Material provided:

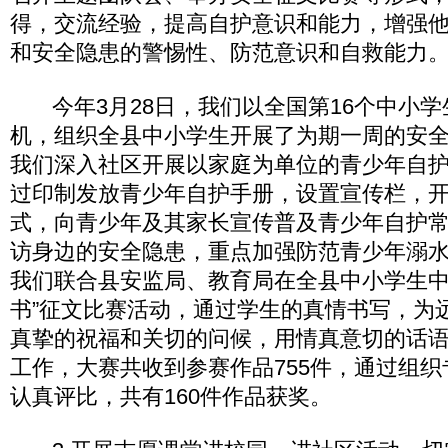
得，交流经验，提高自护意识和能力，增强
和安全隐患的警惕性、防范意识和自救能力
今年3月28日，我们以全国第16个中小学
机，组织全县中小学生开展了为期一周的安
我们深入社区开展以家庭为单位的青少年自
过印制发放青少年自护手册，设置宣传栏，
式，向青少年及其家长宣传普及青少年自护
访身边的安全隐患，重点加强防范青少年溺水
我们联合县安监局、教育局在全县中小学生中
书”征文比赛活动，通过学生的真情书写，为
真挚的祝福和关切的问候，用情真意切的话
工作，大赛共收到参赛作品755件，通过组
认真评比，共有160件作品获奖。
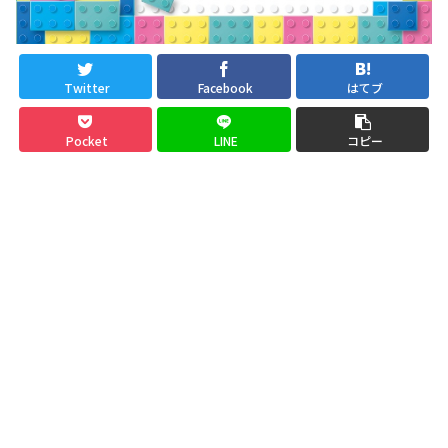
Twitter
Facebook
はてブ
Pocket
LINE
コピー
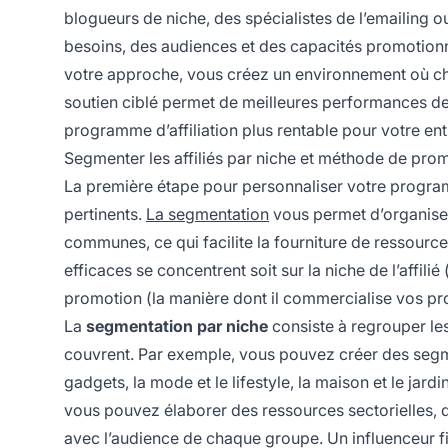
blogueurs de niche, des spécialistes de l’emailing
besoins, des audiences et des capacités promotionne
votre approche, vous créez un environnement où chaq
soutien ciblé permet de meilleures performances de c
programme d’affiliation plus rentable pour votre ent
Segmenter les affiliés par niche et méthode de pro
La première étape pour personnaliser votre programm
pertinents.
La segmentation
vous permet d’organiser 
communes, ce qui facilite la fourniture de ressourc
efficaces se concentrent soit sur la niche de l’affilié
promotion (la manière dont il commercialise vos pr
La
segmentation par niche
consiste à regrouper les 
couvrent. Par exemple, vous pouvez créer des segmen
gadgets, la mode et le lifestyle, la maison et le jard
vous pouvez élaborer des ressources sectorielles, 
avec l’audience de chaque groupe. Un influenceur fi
* * *
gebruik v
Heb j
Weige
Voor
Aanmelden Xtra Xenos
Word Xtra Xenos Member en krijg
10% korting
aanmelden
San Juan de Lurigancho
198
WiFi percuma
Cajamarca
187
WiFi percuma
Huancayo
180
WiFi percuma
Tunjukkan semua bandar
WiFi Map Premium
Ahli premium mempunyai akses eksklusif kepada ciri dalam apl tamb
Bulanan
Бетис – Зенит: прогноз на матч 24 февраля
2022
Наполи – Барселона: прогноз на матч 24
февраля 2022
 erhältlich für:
* * *
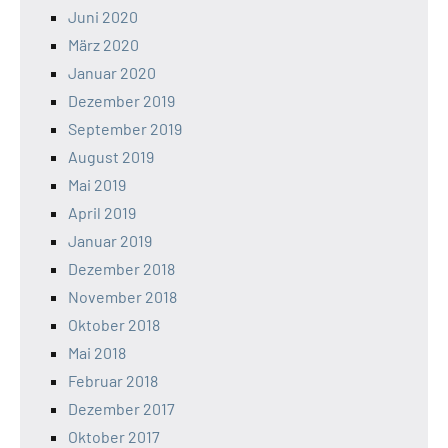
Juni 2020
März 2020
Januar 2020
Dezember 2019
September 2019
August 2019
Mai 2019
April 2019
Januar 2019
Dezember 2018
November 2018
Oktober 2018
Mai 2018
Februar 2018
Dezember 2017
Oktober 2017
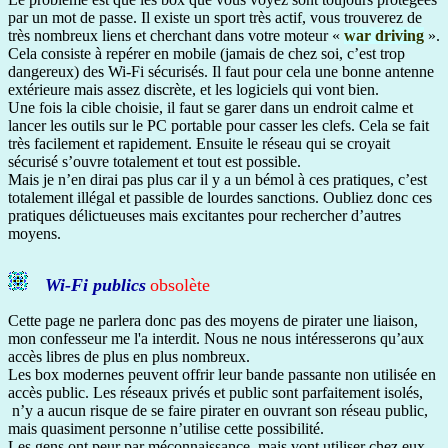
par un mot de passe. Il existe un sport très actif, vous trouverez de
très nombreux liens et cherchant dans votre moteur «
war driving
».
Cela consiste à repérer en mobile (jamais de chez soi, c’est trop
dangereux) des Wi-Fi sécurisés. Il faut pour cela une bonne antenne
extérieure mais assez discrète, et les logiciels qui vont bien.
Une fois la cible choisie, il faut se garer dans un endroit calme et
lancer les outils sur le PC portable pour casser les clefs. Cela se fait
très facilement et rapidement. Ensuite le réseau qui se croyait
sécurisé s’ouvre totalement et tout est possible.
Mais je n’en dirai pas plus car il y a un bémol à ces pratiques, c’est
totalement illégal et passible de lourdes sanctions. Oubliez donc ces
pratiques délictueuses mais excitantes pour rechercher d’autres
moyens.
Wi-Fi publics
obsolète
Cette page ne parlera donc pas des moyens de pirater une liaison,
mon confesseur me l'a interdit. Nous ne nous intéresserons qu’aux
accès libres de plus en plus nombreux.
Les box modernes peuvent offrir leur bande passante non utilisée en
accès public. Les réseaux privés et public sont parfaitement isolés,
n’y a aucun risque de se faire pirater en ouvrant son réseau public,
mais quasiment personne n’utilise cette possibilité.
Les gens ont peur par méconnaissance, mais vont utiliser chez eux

To-do item: If a line of the entries holds the word "chez", copy it out.

Expected answer:
Cela consiste à repérer en mobile (jamais de chez soi, c’est trop
Les gens ont peur par méconnaissance, mais vont utiliser chez eux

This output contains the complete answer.